Collection entries
******************************

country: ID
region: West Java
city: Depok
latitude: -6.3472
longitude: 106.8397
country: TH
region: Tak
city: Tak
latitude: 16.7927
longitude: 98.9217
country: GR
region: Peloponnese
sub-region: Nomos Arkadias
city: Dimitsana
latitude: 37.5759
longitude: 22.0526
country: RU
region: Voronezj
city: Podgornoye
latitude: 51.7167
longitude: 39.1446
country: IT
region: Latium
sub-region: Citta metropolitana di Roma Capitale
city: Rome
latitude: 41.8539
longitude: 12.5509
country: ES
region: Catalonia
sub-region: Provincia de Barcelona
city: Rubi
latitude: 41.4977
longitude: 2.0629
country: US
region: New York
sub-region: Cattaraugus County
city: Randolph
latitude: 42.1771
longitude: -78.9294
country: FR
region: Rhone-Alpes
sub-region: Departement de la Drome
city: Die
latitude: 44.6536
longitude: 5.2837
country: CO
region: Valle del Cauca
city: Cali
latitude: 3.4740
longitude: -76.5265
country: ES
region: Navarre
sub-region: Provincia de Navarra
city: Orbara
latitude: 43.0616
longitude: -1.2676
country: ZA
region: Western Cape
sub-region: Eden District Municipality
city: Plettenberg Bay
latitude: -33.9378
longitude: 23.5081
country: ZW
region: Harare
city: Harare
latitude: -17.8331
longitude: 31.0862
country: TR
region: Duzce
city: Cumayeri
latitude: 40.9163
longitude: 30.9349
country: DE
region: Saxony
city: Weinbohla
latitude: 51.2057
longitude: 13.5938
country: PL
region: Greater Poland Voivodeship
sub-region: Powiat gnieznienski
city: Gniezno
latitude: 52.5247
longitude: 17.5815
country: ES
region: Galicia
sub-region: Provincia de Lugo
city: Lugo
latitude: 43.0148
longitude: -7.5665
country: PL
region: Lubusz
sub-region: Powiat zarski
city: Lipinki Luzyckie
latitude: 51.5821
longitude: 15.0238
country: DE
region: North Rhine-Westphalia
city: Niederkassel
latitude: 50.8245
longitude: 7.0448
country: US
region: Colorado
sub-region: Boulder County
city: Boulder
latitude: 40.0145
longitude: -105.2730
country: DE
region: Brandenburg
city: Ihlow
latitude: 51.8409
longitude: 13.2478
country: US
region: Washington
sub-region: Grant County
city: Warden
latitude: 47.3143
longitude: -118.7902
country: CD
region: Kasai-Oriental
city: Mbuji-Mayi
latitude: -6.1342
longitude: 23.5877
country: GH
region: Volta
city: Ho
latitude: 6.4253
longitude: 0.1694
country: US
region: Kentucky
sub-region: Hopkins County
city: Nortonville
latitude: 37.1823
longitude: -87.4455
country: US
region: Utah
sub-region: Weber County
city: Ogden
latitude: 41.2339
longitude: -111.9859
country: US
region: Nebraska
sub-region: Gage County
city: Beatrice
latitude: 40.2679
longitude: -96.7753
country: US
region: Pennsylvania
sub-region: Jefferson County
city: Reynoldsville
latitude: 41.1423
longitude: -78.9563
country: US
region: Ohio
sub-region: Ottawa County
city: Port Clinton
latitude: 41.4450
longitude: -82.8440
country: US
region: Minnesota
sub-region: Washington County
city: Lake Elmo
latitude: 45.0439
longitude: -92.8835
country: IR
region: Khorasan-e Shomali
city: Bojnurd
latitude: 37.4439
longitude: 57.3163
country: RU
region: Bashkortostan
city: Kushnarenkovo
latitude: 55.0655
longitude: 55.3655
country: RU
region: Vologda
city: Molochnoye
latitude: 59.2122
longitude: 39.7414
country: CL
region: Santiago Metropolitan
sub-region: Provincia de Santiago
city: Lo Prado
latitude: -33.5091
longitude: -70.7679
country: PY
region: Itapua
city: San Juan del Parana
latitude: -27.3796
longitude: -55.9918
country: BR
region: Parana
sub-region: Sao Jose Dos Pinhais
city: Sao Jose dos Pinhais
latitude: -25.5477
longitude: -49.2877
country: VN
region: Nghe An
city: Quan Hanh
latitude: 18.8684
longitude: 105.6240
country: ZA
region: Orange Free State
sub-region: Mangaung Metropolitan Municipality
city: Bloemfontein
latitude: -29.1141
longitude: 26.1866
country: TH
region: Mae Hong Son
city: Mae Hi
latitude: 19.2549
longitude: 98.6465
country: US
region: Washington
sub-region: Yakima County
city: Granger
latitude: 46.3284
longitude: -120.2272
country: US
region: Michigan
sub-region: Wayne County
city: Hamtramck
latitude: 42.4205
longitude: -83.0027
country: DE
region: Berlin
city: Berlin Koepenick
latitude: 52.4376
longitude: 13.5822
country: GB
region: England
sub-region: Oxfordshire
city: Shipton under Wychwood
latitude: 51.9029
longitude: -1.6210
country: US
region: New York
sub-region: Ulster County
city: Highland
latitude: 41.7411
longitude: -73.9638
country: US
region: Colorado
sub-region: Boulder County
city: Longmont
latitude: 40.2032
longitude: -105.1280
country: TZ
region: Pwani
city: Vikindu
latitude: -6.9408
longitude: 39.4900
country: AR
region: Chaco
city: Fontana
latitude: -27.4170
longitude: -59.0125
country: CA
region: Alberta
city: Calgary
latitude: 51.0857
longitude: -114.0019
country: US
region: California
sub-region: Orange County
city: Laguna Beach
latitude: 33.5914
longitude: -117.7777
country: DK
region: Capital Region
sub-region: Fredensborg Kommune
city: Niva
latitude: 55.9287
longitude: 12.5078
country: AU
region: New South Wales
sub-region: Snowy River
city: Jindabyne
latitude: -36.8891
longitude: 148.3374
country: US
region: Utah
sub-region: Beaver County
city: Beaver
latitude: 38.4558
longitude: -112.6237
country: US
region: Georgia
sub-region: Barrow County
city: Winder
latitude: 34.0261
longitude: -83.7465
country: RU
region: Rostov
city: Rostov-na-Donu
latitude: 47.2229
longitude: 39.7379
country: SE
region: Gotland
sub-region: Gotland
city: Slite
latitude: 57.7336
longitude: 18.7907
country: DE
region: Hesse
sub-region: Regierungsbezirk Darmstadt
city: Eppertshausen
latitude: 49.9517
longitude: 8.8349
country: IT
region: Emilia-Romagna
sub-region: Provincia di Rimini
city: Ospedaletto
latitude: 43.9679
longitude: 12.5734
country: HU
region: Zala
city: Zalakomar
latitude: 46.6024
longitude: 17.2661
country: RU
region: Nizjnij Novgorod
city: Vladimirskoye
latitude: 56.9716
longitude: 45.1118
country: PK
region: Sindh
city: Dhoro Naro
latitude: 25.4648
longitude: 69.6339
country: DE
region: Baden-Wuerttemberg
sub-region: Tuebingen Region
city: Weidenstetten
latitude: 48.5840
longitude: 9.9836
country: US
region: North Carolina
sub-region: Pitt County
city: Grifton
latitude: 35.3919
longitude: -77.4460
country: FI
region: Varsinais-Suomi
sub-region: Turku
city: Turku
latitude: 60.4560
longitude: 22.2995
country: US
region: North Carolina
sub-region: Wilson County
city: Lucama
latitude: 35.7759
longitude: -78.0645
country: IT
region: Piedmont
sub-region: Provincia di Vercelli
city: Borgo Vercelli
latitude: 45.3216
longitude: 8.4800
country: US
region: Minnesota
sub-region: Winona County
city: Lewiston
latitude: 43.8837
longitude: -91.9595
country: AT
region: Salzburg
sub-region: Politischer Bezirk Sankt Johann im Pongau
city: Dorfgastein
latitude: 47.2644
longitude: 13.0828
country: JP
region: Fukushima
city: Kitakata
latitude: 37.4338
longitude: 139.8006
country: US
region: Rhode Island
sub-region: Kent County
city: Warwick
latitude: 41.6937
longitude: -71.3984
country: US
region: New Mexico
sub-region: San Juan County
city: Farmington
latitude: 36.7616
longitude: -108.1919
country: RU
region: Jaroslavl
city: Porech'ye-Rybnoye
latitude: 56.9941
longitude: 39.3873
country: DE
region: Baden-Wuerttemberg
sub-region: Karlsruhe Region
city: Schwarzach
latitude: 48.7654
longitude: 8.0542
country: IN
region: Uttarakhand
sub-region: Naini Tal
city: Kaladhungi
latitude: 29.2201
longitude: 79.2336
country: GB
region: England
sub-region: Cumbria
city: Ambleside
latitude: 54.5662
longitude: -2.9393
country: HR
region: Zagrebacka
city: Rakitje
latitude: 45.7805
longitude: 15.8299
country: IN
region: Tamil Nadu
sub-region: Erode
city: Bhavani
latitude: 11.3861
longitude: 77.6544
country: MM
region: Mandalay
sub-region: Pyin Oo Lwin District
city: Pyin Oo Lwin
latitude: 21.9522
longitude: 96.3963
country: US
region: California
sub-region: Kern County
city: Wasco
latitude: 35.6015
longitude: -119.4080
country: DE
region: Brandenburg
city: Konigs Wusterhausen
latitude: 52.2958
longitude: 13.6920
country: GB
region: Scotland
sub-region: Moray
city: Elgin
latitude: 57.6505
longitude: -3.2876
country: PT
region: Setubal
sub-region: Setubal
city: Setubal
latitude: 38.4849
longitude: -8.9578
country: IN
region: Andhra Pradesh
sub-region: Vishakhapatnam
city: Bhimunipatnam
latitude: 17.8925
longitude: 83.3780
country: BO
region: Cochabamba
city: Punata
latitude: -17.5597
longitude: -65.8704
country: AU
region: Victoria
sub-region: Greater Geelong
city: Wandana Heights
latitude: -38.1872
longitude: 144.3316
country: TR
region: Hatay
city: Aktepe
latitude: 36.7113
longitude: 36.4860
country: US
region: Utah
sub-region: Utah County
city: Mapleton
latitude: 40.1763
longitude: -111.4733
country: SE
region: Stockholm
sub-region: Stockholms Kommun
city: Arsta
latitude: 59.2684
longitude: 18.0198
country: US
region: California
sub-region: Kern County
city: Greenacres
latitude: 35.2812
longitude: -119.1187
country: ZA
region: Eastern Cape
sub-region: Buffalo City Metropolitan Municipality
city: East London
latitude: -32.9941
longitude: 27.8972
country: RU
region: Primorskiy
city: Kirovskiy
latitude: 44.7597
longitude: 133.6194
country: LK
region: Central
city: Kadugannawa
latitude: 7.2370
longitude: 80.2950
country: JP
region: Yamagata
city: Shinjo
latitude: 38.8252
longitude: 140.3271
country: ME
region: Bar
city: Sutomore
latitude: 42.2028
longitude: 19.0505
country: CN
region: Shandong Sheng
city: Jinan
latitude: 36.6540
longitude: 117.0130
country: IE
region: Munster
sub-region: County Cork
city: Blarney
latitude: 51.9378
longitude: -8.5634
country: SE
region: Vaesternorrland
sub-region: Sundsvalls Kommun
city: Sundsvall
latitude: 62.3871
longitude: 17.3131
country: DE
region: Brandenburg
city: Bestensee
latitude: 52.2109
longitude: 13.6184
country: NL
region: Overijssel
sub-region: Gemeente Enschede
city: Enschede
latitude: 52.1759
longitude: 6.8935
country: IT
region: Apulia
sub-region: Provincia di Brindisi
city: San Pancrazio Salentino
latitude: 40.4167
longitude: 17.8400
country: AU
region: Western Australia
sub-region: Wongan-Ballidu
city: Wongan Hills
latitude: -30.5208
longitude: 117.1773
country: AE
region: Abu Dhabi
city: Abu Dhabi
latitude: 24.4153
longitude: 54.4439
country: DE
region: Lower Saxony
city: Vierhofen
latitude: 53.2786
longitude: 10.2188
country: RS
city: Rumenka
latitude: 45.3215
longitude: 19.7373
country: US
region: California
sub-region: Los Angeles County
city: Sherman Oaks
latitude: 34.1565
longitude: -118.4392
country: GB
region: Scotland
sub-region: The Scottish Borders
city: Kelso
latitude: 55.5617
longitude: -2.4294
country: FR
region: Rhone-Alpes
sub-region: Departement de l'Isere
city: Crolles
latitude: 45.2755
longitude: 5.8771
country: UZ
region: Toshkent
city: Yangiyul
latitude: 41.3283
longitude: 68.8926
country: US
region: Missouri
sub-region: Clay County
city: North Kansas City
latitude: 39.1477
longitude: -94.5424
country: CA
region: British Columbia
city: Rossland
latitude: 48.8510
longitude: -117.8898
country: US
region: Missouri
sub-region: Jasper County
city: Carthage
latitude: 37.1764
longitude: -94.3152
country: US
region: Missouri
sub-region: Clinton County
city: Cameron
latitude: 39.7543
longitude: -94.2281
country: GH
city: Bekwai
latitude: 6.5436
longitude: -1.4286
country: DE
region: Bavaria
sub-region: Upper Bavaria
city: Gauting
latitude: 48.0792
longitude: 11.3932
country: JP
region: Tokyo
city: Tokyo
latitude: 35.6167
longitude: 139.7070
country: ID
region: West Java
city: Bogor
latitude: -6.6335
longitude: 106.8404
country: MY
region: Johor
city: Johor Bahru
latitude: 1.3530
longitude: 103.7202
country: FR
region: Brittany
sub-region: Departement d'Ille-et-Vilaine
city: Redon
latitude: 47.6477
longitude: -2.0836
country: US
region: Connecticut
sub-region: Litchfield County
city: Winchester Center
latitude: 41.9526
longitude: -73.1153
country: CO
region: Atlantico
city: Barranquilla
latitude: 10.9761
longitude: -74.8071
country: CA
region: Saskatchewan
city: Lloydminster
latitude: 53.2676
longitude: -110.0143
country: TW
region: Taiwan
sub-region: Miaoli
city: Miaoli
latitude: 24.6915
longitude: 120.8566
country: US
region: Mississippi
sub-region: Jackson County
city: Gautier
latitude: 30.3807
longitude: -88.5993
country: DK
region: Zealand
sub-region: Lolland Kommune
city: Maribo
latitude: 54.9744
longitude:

******************************

__What to work on__
Rewrite the records from the beginning through the line holding "latitude: 43.0616", inclusive, swapping "city" for "town" and changing nothing else.

__Final result__
country: ID
region: West Java
town: Depok
latitude: -6.3472
longitude: 106.8397
country: TH
region: Tak
town: Tak
latitude: 16.7927
longitude: 98.9217
country: GR
region: Peloponnese
sub-region: Nomos Arkadias
town: Dimitsana
latitude: 37.5759
longitude: 22.0526
country: RU
region: Voronezj
town: Podgornoye
latitude: 51.7167
longitude: 39.1446
country: IT
region: Latium
sub-region: Citta metropolitana di Roma Capitale
town: Rome
latitude: 41.8539
longitude: 12.5509
country: ES
region: Catalonia
sub-region: Provincia de Barcelona
town: Rubi
latitude: 41.4977
longitude: 2.0629
country: US
region: New York
sub-region: Cattaraugus County
town: Randolph
latitude: 42.1771
longitude: -78.9294
country: FR
region: Rhone-Alpes
sub-region: Departement de la Drome
town: Die
latitude: 44.6536
longitude: 5.2837
country: CO
region: Valle del Cauca
town: Cali
latitude: 3.4740
longitude: -76.5265
country: ES
region: Navarre
sub-region: Provincia de Navarra
town: Orbara
latitude: 43.0616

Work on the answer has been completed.